経験を積んだユーザーはより迅速かつ効率的に操作することを望みます。
3 有益なフィードバックを提供する
Offer Informative Feedback
ユーザの行動に対して、分かりやすく適切なフィードバックを短時間で表示すること。
(例)ローディング画面やプログレスバーを表示する。

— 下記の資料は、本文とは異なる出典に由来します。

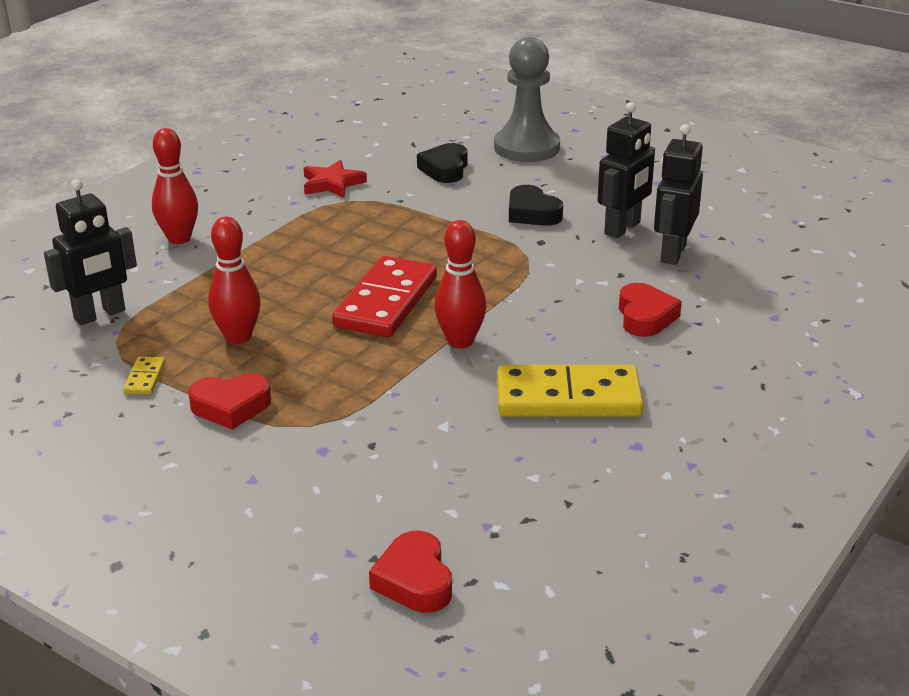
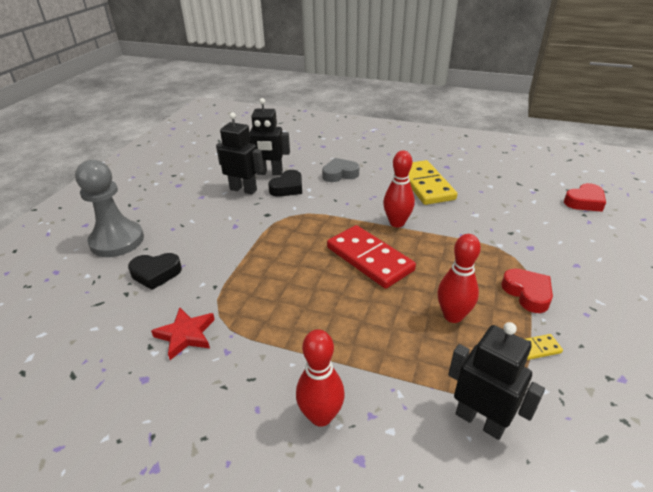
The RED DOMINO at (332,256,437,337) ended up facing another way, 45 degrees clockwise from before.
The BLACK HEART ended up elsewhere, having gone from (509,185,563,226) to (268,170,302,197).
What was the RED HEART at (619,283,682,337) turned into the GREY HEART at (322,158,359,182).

ウィザード形式で残作業を可視化するなど。
4 完了を伝えるダイアログを設計する
Design Dialog to Yield Closure
作業を完了した際には、その操作がどのような結果をもたらしたかをユーザに示すこと。
ユーザーが作業を完了した際に、情報をフィードバックすれば、ユーザーは達成感や安堵感を得られます。
5 簡単なエラー処理を提供する
Offer Simple Error Handling
何が問題なのか、どうしたら解決できるのかをすぐに理解できるエラー内容を表示すること。
ユーザーが素早く簡単に問題を解決できるように、直感的でわかりやすい指示を表示します。
6 簡単にやり直しできるようにする
Permit easy reversal of actions
"取り消し(undo)"と"やり直し(redo)"を提供すること。
エラーの取り消しができると知らせることで、ユーザーの不安を解消します。
7 内部統制をサポートする
Support Internal Locus of Control
システム内部の動きや状況をユーザが判るようにすること。
システム都合で強要する操作を減らし、ユーザーが主導権を持って選択、操作できるようにします。
8 短期記憶の負担を減らす
Reduce Short-Term Memory Load
人間の短期記憶には限度があるので、表示は簡潔にすること。 選択肢を提示して操作を要求するなど、ユーザに記憶を強要しない設計にします。


デザインの敗北

デザインの敗北とは

デザインの敗北とは、ユーザーに誤解や混乱を与えて、本来の目的を果たせていないデザインのことです。
特に、ビジュアルは美しく構成されているにもかかわらず、ユーザーの利便性に欠けるデザインを揶揄する場合に用いる言葉です。

敗北決定の基準は、施設の管理者などが目的を正しく伝えるためにデザイン性をぶちこわすような「付記」をした場合となります。
例えば、プラカードを置いている公共物やテプラまみれになっているコーヒーメーカーなどは、敗北しているデザインと見なします。



デザインを学ぶための名著・参考資料について

誰のためのデザイン?(新曜社)

『誰のためのデザイン?』は人間中心設計のアプローチを提唱した認知科学者「ドナルド・A・ノーマン」氏の著書です。
デザイナーの必読書と言われており、人と機械が共生するための条件を深く考察した名著と評価されています。


デザインのデザイン(岩波書店)

『デザインのデザイン』は武蔵野美術大学で教授をされている「原 研哉」氏が2003年に出版した著書です。
デザイン関係者からは必読書と言われており、デザインとは何か?という問題を考えさせられる名著と評価されています。